Title
Private key leak via weak OpenSSL PRNG handling with FORK threading
Description
The affected versions of stunnel, when using fork threading, does not properly update the state of the OpenSSL pseudo-random number generator (PRNG), which causes subsequent children with the same process ID to use the same entropy pool and allows remote attackers to obtain private keys for ECDSA or DSA certificates.
When accepting a new connection, the server forks and the child process handles the request. The RAND_bytes() function of OpenSSL does not reset its state after the fork, but simply adds the current PID to the PRNG state, which is not guaranteed to be unique. OpenSSL also seeds the PRNG with the output of time(NULL), which means that vulnerability has to be exploited under a second.
However, mitigations implemented into OpenSSL 0.9.8j make the vulnerability not exploitable in the stock OpenSSL. The signing code for ECDSA and DSA explicitly seeds the pool with the digest to sign. The signing code of the OpenSSL FIPS module does not have that mitigation, but more recent versions of OpenSSL use a high resolution timer to seed DRBG.
Exploitability
The vulnerability is exploitable under the following conditions:
- stunnel versions 2.00 to 4.56 inclusive.
- FORK threading used:
- stunnel older than 3.0;
- FORK threads autodetected, or
- FORK threads selected with "--with-threads=fork".

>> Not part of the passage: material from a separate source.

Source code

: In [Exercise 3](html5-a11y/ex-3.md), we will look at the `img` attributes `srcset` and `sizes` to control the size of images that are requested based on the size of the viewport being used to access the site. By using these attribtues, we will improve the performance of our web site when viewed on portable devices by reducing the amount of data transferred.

- ECDSA or DSA certificates used.
- OpenSSL versions earlier than 0.9.8j, or FIPS mode.
Impact
An attacker may be able to extract the private ECDSA or DSA key.
CVSS v2 Score
- CVSS Base Score: 2.6
- Impact Subscore: 2.9
- Exploitability Subscore: 4.9
- CVSS Temporal Score: 2.1
- Overall CVSS Score: 2.1
CVSS v2 Vector: (AV:N/AC:L/Au:N/C:P/I:P/A:N/E:H/RL:OF/RC:C)
Recommendation
Upgrade to stunnel 4.57 or later, or rebuild stunnel with a different threading mode.